Draco jumped, hearing that damned surname. He really hated it. "Alright," he responded, and the twins left.
"What's wrong?" asked Harry, shoveling pie into his mouth over the excitement of the afternoon.
Draco groaned. "I just wish everyone would call me Draco. It's hardly a challenge. I positively loath hearing 'Malfoy, Malfoy, Malfoy' all the time."
"Oh."
"I wish I could change it," scowled Draco. "I'm not my father. But y'know, for that to happen, I'd have to be friends with everyone. I mean, you both call me Draco, but- eh-"
"You hate everything," said Ron and Harry together, "We know."
Draco focused on cutting his chicken up. "When did I say that?"
"Oh, you know. Almost every time you sit down in the common room and declare 'I hate everything.'" Harry smartly replied.
Draco did do that a lot, but it was mostly impulsive and he didn't mean anything by it. He mostly said it when he had a lot of homework.
"But that's just me complaining," said Draco, "I create a lot of my own problems. Which isn't ideal, I should just shut up- yeah."
They lapsed into silence. But no more than a moment passed when someone far less welcome turned up: Blaise, flanked by Bulstrode and Parkinson.
"Having a last meal, Potter? When are you getting on the train back to the Muggles?"

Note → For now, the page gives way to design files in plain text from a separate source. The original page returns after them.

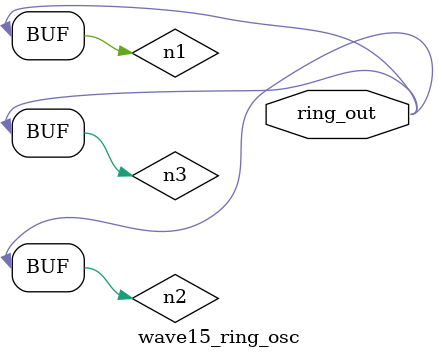
<source format=sv>
module wave15_ring_osc(
    output wire ring_out
);
    wire n1, n2, n3;
    assign #1 n1 = ~n3;
    assign #1 n2 = ~n1;
    assign #1 n3 = ~n2;
    assign ring_out = n3;
endmodule

</source>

"You're a lot braver now that you're back on the ground and you've got your little friends with you," said Harry coolly. There was of course nothing at all little about Millicent or friendly about Pansy, but as the High Table was full of teachers, neither of them could do more than crack their knuckles and scowl.
Draco had preferred his own choice of Crabbe and Goyle over the girls, but maybe Zabini actually needed slightly more intelligent conversation to survive. Even if Millicent was a bit sullen and Pansy was an annoying cow.
"Blaise could take you any time on his own," Pansy said, sneering.
"Oh yeah?" Draco retaliated, "How about tonight? Wizard's duel? Wands only, of course."
He remembered this little trick, and suspected that Zabini would do the same thing. So they wouldn't be going.
"Of course," Zabini grinned, "I've been waiting to show you your place. I suppose blood-traitors support blood-traitors, after all. Weasley must be your second."
"As a matter of fact, he is," said Draco, airily. "He has a killer bat-bogey hex, I'm not sure you want to risk it."
Or was that the Weaselette? Draco couldn't remember.
"Whatever," said Zabini, not knowing that Draco had just lied about Ron Weasley knowing a sixth-year spell. "I'm only interested in challenging Potter, anyway. Crabbe's my second, I doubt it'll come to that. Midnight all right? We'll meet you in the trophy room; that's always unlocked."
When Blaise had gone, Ron and Harry and Draco looked at each other.
"Sorry, but what's a Wizard's duel?" asked Harry.